DATA LISTING START

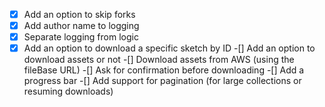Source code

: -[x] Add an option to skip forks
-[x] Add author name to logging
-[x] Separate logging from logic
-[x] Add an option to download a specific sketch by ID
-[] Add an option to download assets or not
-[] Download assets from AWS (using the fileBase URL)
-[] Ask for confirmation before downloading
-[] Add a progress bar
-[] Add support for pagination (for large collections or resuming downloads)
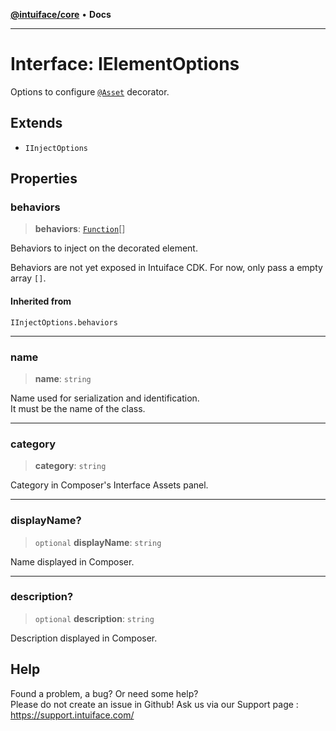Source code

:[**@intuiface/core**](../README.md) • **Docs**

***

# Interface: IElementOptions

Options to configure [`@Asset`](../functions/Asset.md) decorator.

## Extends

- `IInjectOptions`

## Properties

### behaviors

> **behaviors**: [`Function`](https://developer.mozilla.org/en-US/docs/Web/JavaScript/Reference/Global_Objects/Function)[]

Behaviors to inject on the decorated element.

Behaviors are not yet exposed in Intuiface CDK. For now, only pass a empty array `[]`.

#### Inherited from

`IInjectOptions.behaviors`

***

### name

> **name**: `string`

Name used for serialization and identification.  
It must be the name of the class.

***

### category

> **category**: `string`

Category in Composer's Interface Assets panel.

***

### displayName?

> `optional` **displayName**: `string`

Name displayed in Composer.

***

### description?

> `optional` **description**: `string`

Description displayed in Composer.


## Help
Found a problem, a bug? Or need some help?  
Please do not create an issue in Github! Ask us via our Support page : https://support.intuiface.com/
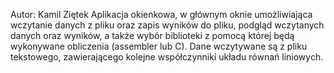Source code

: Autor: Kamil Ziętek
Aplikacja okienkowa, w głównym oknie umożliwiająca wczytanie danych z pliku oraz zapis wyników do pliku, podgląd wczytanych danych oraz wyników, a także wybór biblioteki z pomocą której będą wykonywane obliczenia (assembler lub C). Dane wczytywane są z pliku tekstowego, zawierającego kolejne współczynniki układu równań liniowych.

DATA LISTING END

Return each line of the listing that contains the string "displayed", with uppercase and lowercase letters treated as different.

RESULT FOR THIS EXERCISE
Name displayed in Composer.
Description displayed in Composer.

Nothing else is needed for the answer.